La religione ebraica è la più antica tra le monoteiste. Nata in Mesopotamia intorno al 2000 a.C., ad oggi conta circa 14 milioni di fedeli in tutto il mondo. Secondo l’Antico Testamento, la storia umana inizia già con un morso di troppo: quello di Adamo ed Eva al frutto proibito. Origine di tutti i peccati e simbolo della corruzione umana, il cibo è rigidamente regolamentato nelle sacre scritture, le quali indicano cosa mangiare e cosa no, quando e quanto.
Nel libro del Levitico viene tracciato l’invalicabile confine degli alimente “puri” ovvero kosher o kasher e gli alimenti impuri taref:
“Farete dunque distinzione tra animali mondi e immondi, fra uccelli immondi e mondi e non vi renderete abominevoli, mangiando uccelli o esseri che strisciano sulla terra e che io vi ho fatto distinguere come immondi”
Il risultato è che è lecito mangiare animali ruminanti che abbiano l’unghia bipartita e dunque mucca, vitello, pecora e capra. Mentre taglia fuori maiale, cammello, cavallo, coniglio, cani e gatti. Gli uccelli sì ma non i rapaci, in quanto si cibano di animali immondi come i ratti e i conigli. Sono consentiti solo i pesci che abbiano squame e pinne, quindi vietati i molluschi, crostacei e frutti di mare perché residenti sul fondo del mare.

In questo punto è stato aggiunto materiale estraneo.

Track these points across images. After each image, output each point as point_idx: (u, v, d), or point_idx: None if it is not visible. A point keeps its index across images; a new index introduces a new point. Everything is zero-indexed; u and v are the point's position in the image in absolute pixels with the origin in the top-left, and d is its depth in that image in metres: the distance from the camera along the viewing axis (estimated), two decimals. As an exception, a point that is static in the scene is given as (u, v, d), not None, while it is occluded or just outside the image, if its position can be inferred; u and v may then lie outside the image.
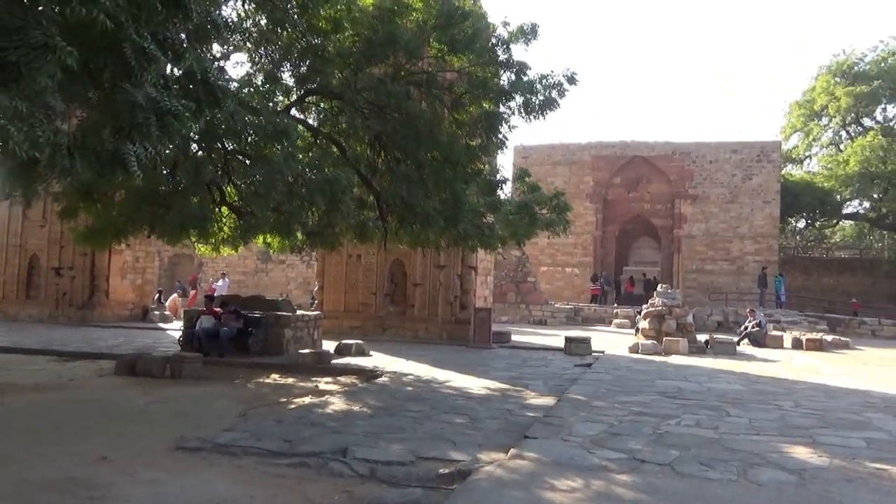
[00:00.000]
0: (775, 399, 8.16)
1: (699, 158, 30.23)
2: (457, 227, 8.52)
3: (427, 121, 8.64)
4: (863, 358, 14.42)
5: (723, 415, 7.06)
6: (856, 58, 34.11)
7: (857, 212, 34.71)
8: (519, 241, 10.32)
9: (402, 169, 8.30)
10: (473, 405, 7.79)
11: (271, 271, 29.33)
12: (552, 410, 7.13)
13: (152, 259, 21.35)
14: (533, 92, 8.64)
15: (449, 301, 15.75)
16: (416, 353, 13.17)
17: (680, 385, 9.25)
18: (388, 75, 8.68)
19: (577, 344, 13.76)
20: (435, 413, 7.23)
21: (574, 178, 31.31)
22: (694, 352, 14.06)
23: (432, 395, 8.41)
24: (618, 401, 7.83)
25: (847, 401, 8.17)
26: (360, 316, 16.34)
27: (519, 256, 25.01)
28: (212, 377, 10.39)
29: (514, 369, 11.14)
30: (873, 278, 32.61)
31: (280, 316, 12.57)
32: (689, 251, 30.09)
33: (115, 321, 18.91)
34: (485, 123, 8.14)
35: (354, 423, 6.69)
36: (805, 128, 36.86)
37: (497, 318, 24.06)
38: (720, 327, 22.01)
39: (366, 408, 7.53)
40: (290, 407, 7.78)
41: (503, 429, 6.54)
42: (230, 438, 5.90)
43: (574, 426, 6.30)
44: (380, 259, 16.24)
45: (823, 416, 7.06)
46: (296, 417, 6.91)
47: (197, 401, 8.29)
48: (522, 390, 9.01)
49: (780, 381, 10.07)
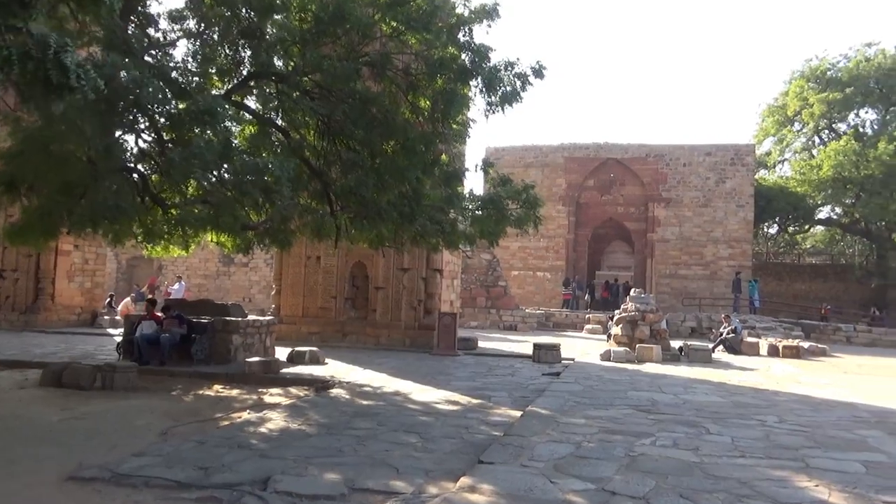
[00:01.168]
0: (757, 413, 7.51)
1: (673, 161, 29.88)
2: (413, 223, 7.73)
3: (382, 105, 7.86)
4: (841, 366, 13.96)
5: (702, 432, 6.37)
6: (828, 63, 34.18)
7: (830, 217, 34.73)
8: (490, 241, 9.56)
9: (351, 157, 7.50)
10: (428, 421, 7.00)
11: (234, 274, 28.22)
12: (513, 428, 6.37)
13: (103, 261, 20.17)
14: (496, 77, 7.91)
15: (413, 306, 14.94)
16: (376, 361, 12.35)
17: (654, 397, 8.57)
18: (339, 56, 7.88)
19: (547, 351, 13.06)
20: (383, 431, 6.43)
21: (546, 181, 30.75)
22: (668, 359, 13.45)
23: (384, 410, 7.60)
24: (587, 415, 7.11)
25: (834, 415, 7.56)
26: (318, 321, 15.44)
27: (489, 260, 24.33)
28: (147, 388, 9.47)
29: (477, 379, 10.38)
30: (845, 284, 32.60)
31: (227, 321, 11.63)
32: (662, 255, 29.69)
33: (61, 326, 17.74)
34: (442, 104, 7.36)
35: (289, 444, 5.85)
36: (778, 133, 36.86)
37: (467, 323, 23.37)
38: (694, 333, 21.57)
39: (307, 425, 6.69)
40: (221, 424, 6.92)
41: (457, 450, 5.76)
42: (136, 466, 5.03)
43: (536, 447, 5.55)
44: (340, 261, 15.37)
45: (812, 433, 6.41)
46: (222, 437, 6.05)
47: (120, 417, 7.38)
48: (484, 403, 8.25)
49: (760, 391, 9.45)
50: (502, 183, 8.97)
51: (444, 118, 7.45)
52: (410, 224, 7.68)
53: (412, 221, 7.69)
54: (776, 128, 36.64)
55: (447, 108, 7.29)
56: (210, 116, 6.17)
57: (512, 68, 8.47)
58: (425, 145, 7.34)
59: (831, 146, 31.08)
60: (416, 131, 7.49)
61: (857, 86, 32.40)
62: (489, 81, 8.07)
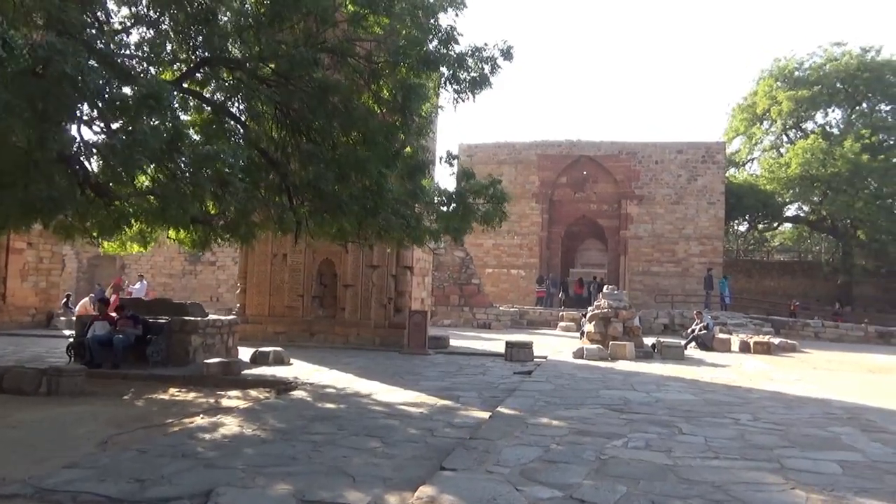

“Non mangerete la carne che abbia ancora vita cioè il sangue” (Gen 9, 4)
“[…]non mangerete sangue di alcuna specie di essere vivente, perché il sangue pe la vita di ogni carne; chiunque ne mangerà sarà eliminato” (Lv 17, 10, 14).”
Questi versi sono alla base della modalità di macellazione e trattamento degli animali, uccisi secondo la shechitah, ovvero con rispetto e compassione, facendogli provare meno dolore possibile e dissanguandoli completamente. Una delle regole più importanti, insegnata nella Torah, è quella che stabilisce il divieto di unire la carne e il latte nello stesso piatto, una prescrizione talmente tassativa che nelle case e nei ristorani ebraici si utilizzando addirittura pentole e piatti separati.
Ma la cucina ebraica non è solo divieti. Da questa infatti sono nati dei capolavori della cucina italiana e internazionale, come la parmigiana di melanzane, le zucchine alla scapece, il baccalà fritto, le triglie alla livornese, etc. E con tutta probabilità sono ebraici anche il pan di Spagna e il fish and chips arrivato in Inghilterra dall’Andalusia seguendo la direttrice della diaspora sefardita.
E poi nella cultura ebraica mangiare significa anche raccontare, tanto che per i bambini vengono inscenate a tavola delle piccole piece teatrali, come nel caso del piatto shabbat beschallah ovvero “ruota di faraone”, da consumersi il sabato. Il piatto narra dell’episodio biblico della fuga degli ebrei dall’Egitto, dove le tagliatelle imerse nel brodo di cappone rappresentano le onde che sommergono l’esercito del faraone, in questi flutti galleggiano le teste dei soldati egizi sottoforma di uvette e polpettine di manzo, mentre una serie di rondelle di salsiccia d’oca raffigurano le ruote divelte dei carri.